Abstract

The passive application of Trastuzumab and Pertuzumab has demonstrated remarkable success in the clinical outcome of patients with Her-2/neu positive metastatic breast cancer. However, active immunization with mimotope/B cell epitope-based vaccines can induce the production of the corresponding mAbs by the patient’s immune system. We have developed a B cell peptide-based Her-2/neu vaccine (HerVaxx) comprising Trastuzumab’s binding site. In clinical settings, the vaccine has been shown to reduce primary tumor growth by inducing polyclonal anti-tumor immune responses and immunological memory. The vaccine was also shown to result in loss of Her-2/neu expression, a phenomenon similarly observed in the clinic after treatment with Trastuzumab.
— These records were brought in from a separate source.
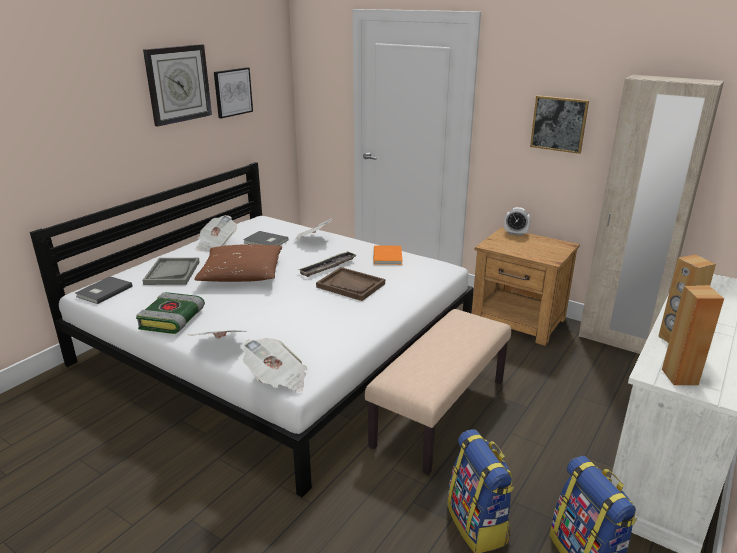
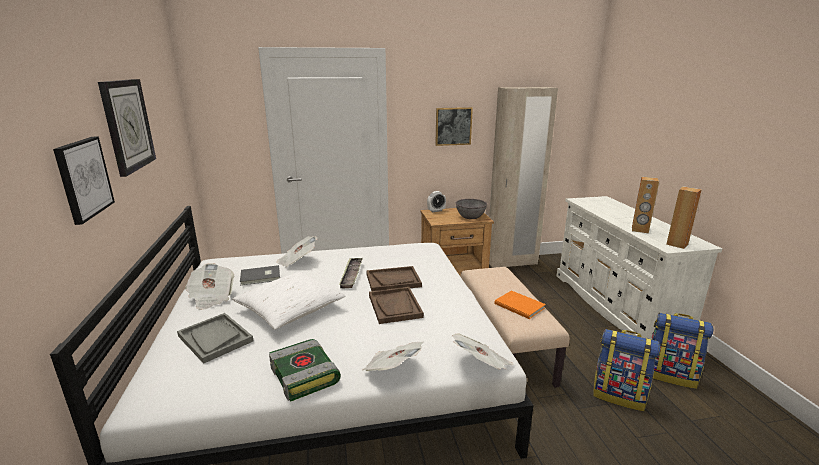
camera: 45 degrees left, 5 degrees down
(103, 291) = (163, 394): grey book -> none
(232, 92) = (160, 133): picture -> picture (83, 178)
(242, 274) = (290, 309): brown pillow -> white pillow
(309, 306) = (395, 306): none -> brown tray
(388, 256) = (378, 252): orange book -> orange book (519, 305)
(541, 252) = (470, 216): none -> grey bowl

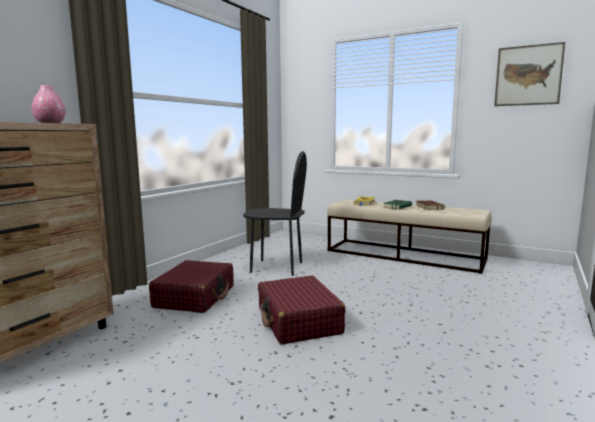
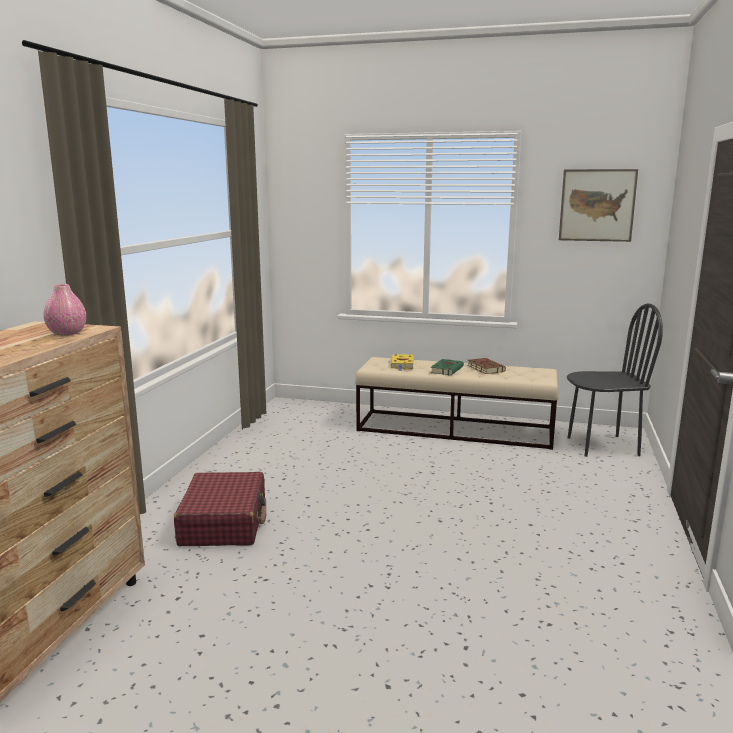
camera: 15 degrees left, 5 degrees up
(276, 267) = (304, 464): black chair -> black chair (602, 446)
(298, 321) = (374, 541): red suitcase -> none

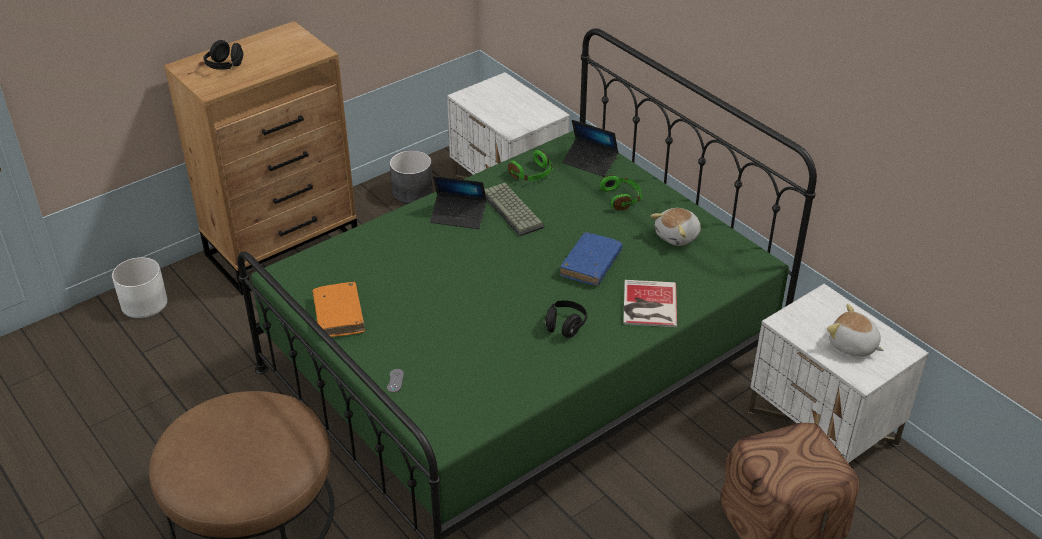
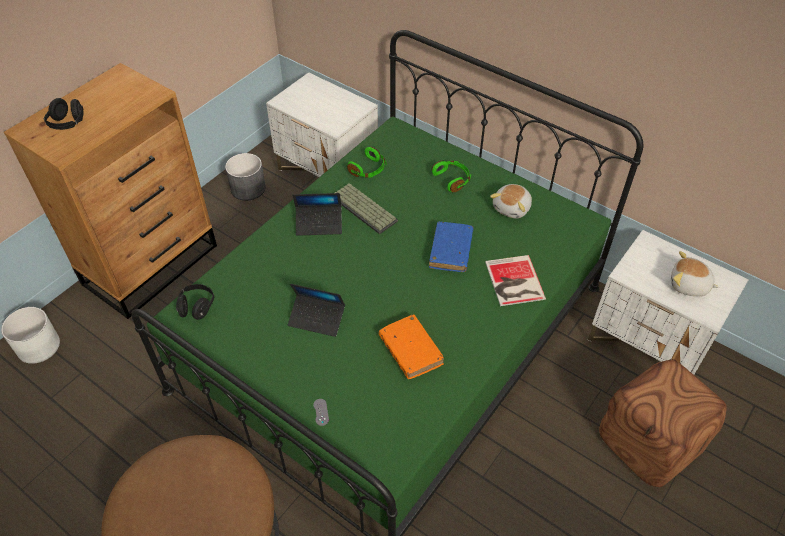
camera: 15 degrees left, 10 degrees up
(339, 316) = (245, 352): orange book -> orange book (410, 351)
(565, 326) = (452, 319): black headphones -> black headphones (197, 307)
(590, 162) = (413, 149): laptop -> laptop (317, 318)

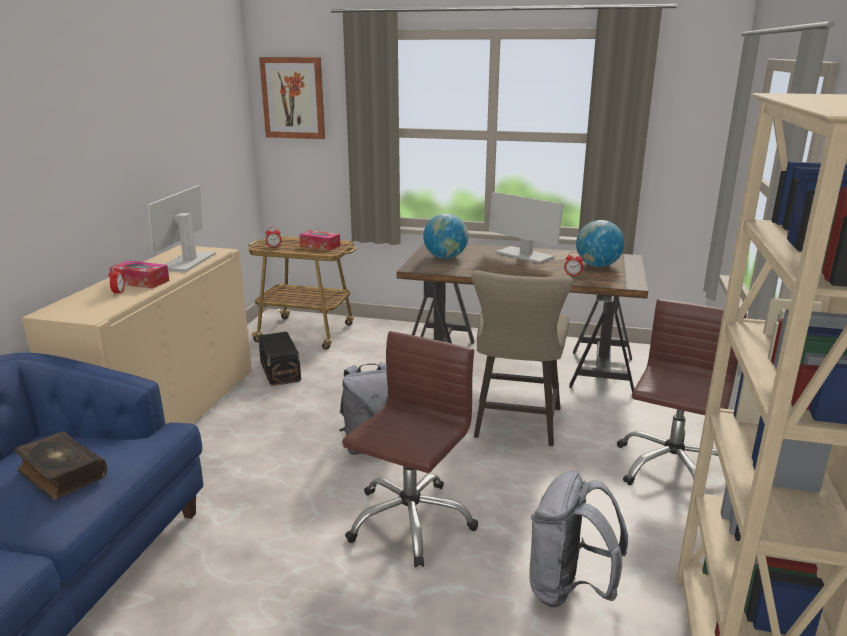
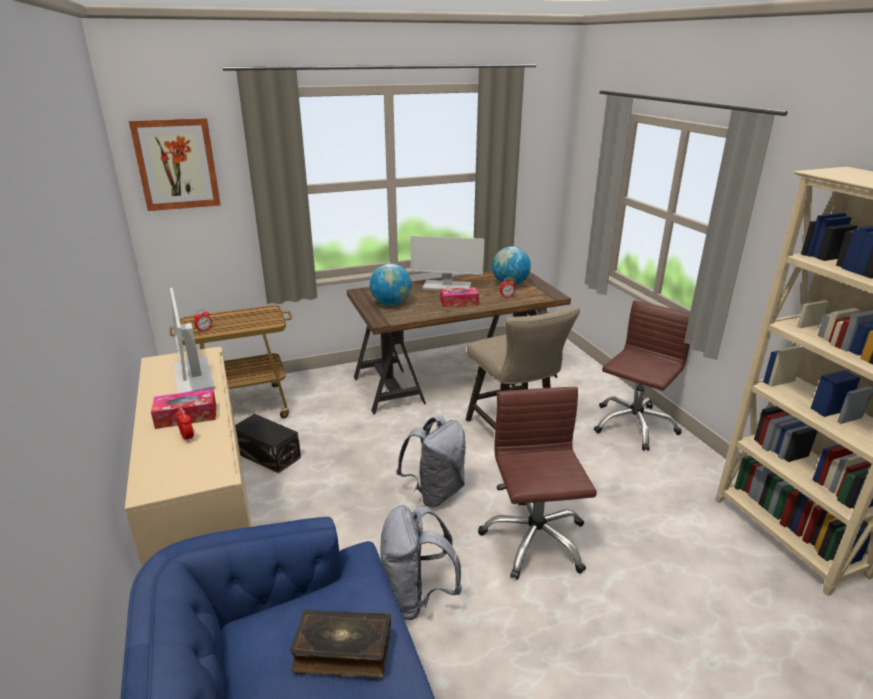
camera: 35 degrees left, 5 degrees up
(320, 246) = (251, 317): tissue box -> tissue box (459, 302)
(569, 589) = (676, 537): grey backpack -> grey backpack (416, 597)
(670, 468) = (633, 425): brown office chair -> brown office chair turned 45 degrees clockwise

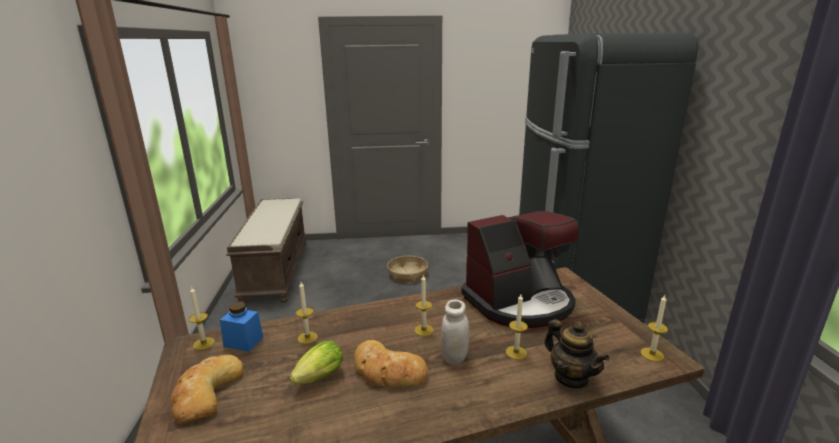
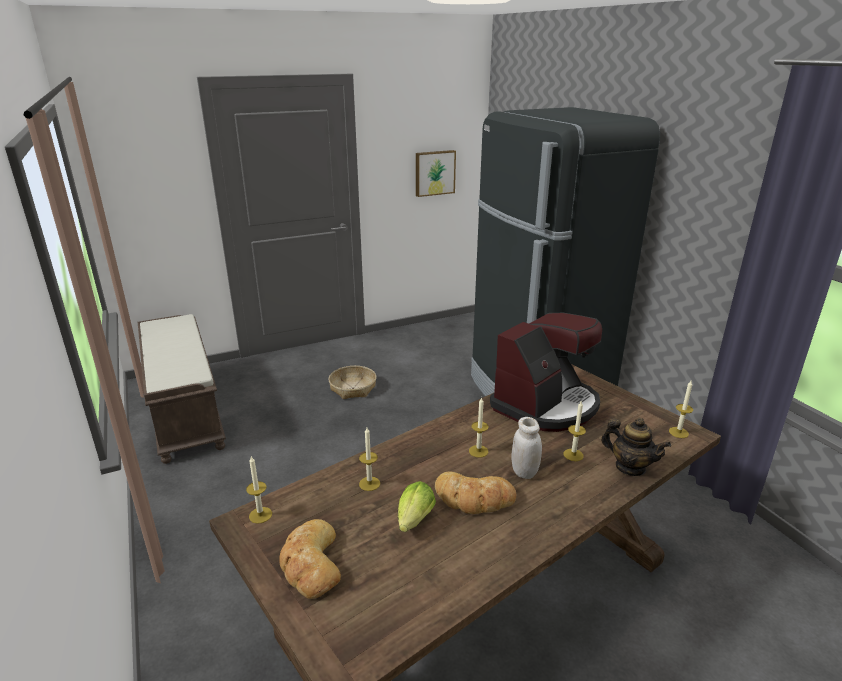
camera: 20 degrees left, 5 degrees up
(243, 342) = (304, 503): blue jar -> none
(511, 102) = (434, 173): none -> picture

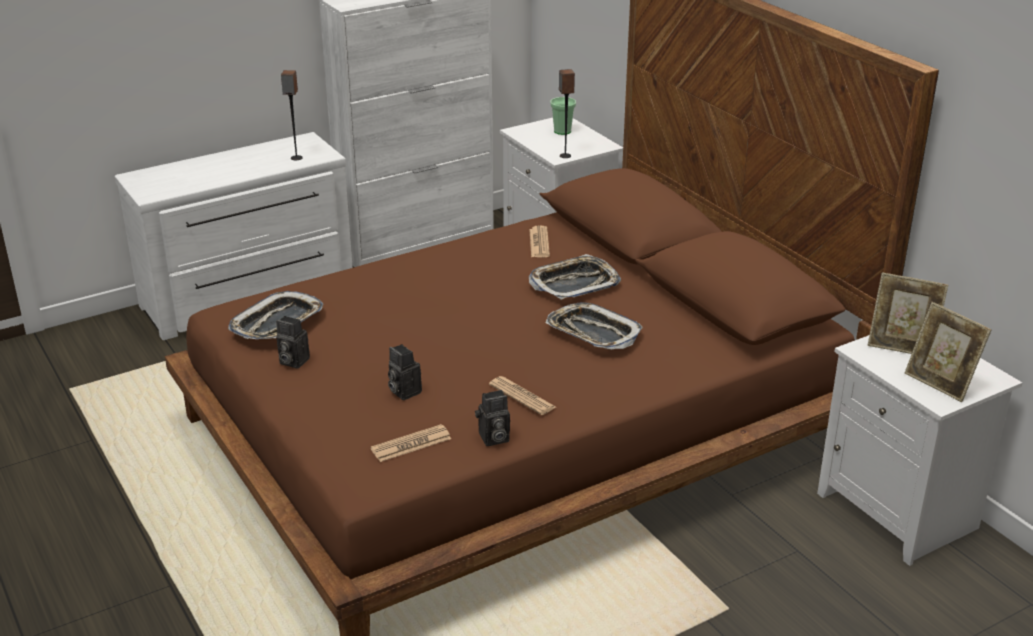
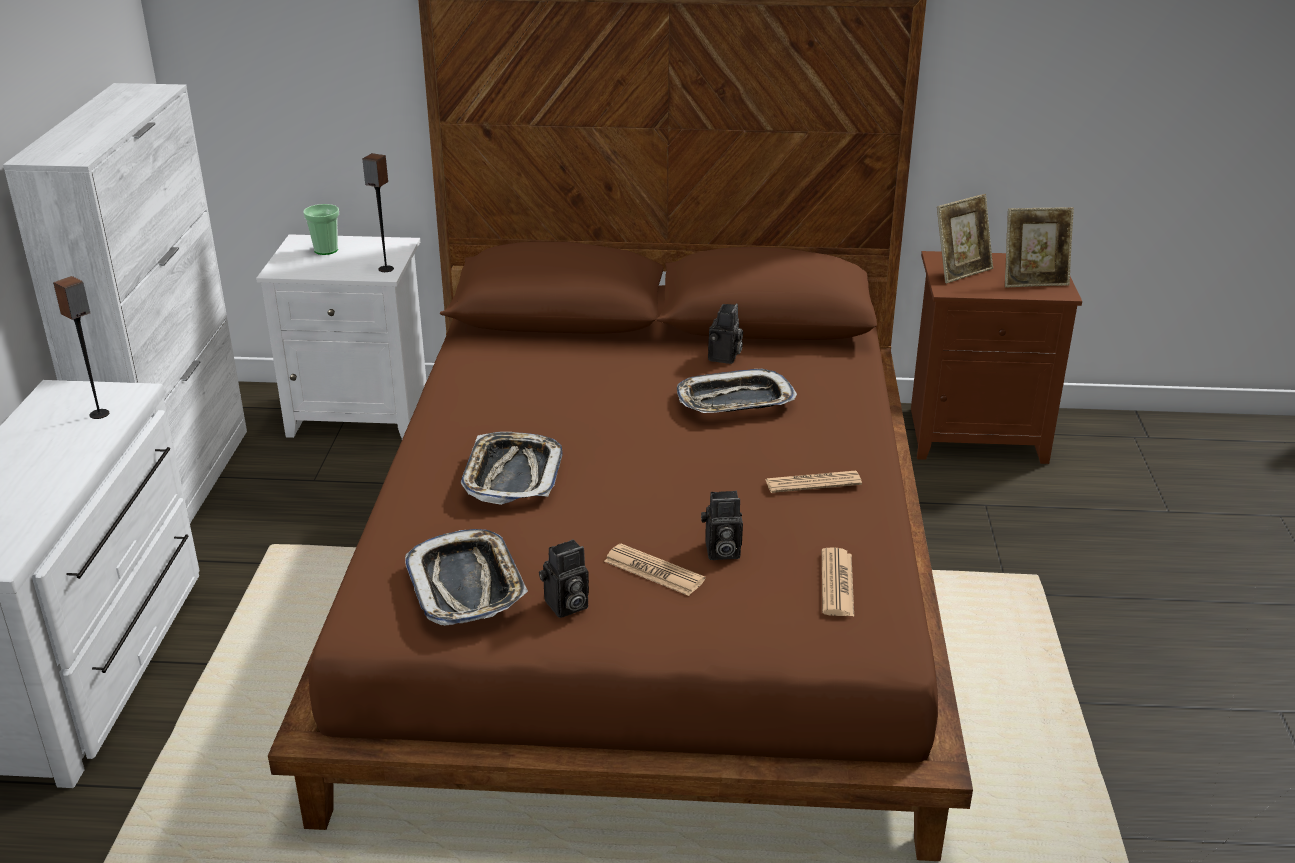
camera: 55 degrees left, 0 degrees up
(493, 439) = (874, 529): camera -> camera (725, 358)
(539, 243) = (510, 362): newspaper -> newspaper (654, 571)
(574, 283) = (623, 375): tray -> tray (512, 475)
(901, 512) = (978, 434): white nightstand -> brown nightstand

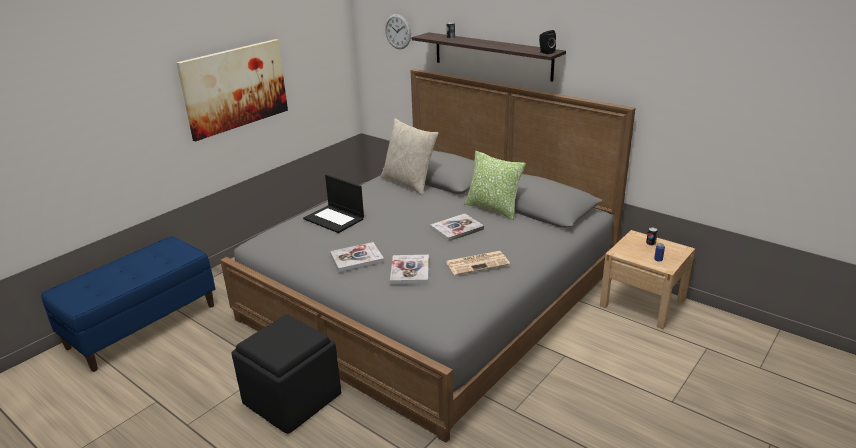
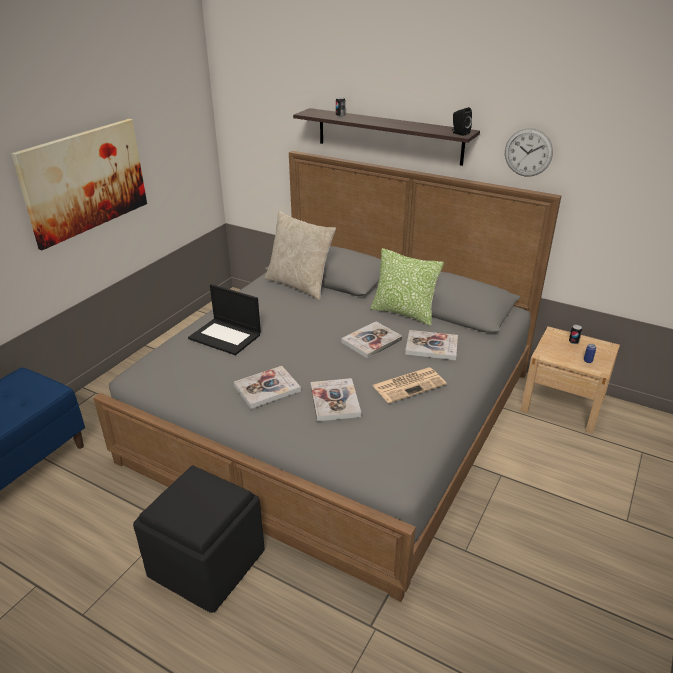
camera: 10 degrees left, 5 degrees up
(398, 31) = (271, 107): wall clock -> wall clock (528, 152)
(508, 236) = (431, 346): none -> book

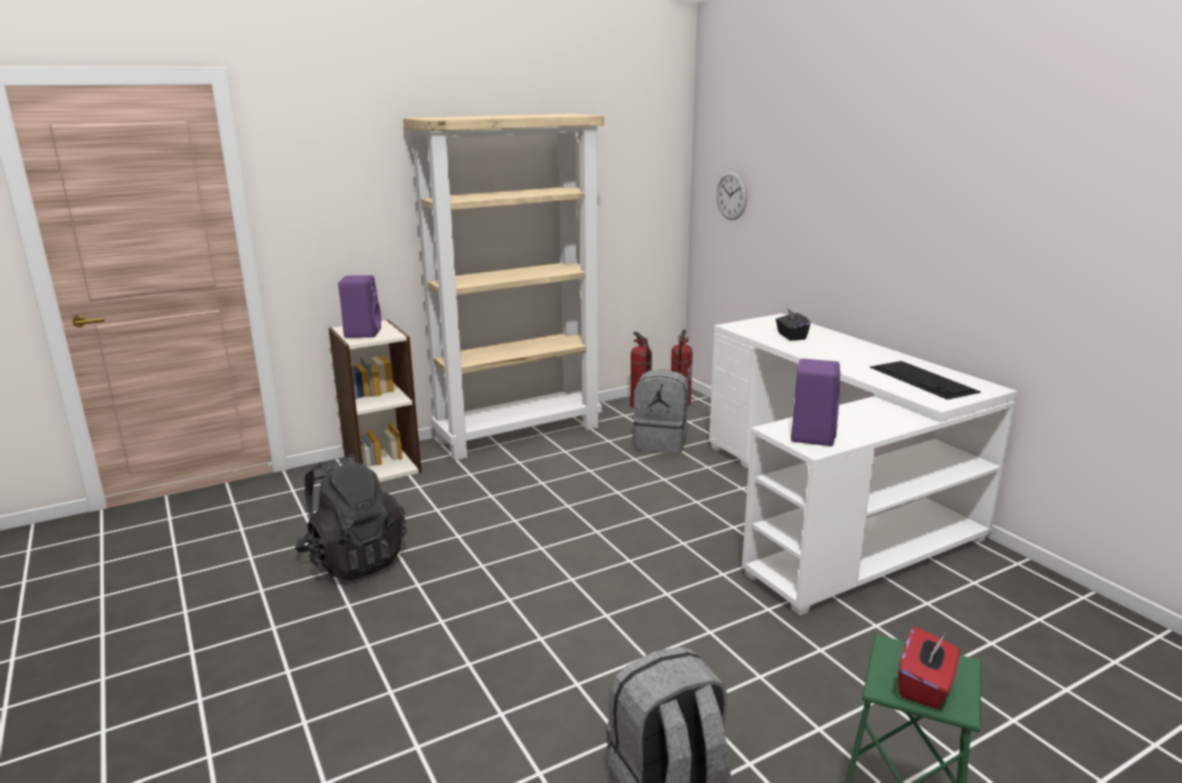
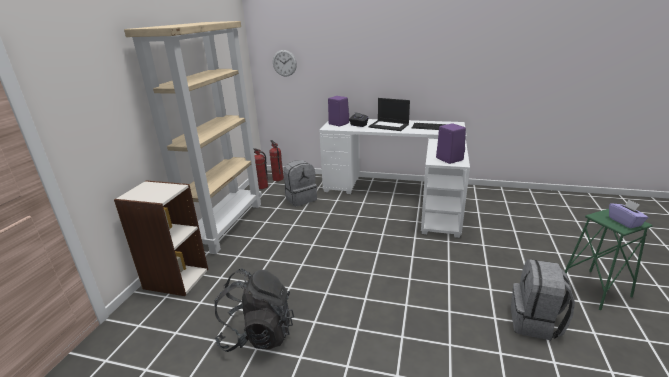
camera: 45 degrees left, 5 degrees up
(362, 333) = (151, 193): purple speaker -> purple speaker (338, 123)
(841, 352) = (389, 126): none -> laptop
(925, 686) = (624, 222): red tissue box -> purple tissue box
Applying a Her-2/neu lung metastasis mouse model, here we tested a multi-peptide B cell vaccine containing HerVaxx and a mimotope of Pertuzumab for the prevention of lung metastases formation and investigated the loss of Her-2/neu expression. Mice were vaccinated with the multi-peptide vaccine, tail-vein injected with mammary carcinoma cells expressing human Her-2/neu, and histological evaluations of the mice lungs were carried out. A significantly reduced lung metastasis formation by active immunization with either the mimotope of Pertuzumab, HerVaxx, or the combination of both, was observed and associated with decreased lung weights and increased CD4+ and CD8+ T cells infiltration. Markedly, along with the overall reduction of lung weights and Her-2 positive metastases, the formation of Her-2/neu-negative tumors but with increased PD-L1 expression was observed. Our data might result in a multi-peptide B cell Her-2/neu vaccine serving as a secondary intervention in adjuvant settings to prevent tumor recurrence and spread. Furthermore, the loss of Her-2/neu expression suggests a combination therapy involving an anti-PD-L1 immune checkpoint inhibitor or an active immunization with a mimotope from PD-L1. Such combination therapy to alternately target Her-2/neu and PD-L1 might be adapted to the stage and progression phase of the disease and result in the remission of the metastases.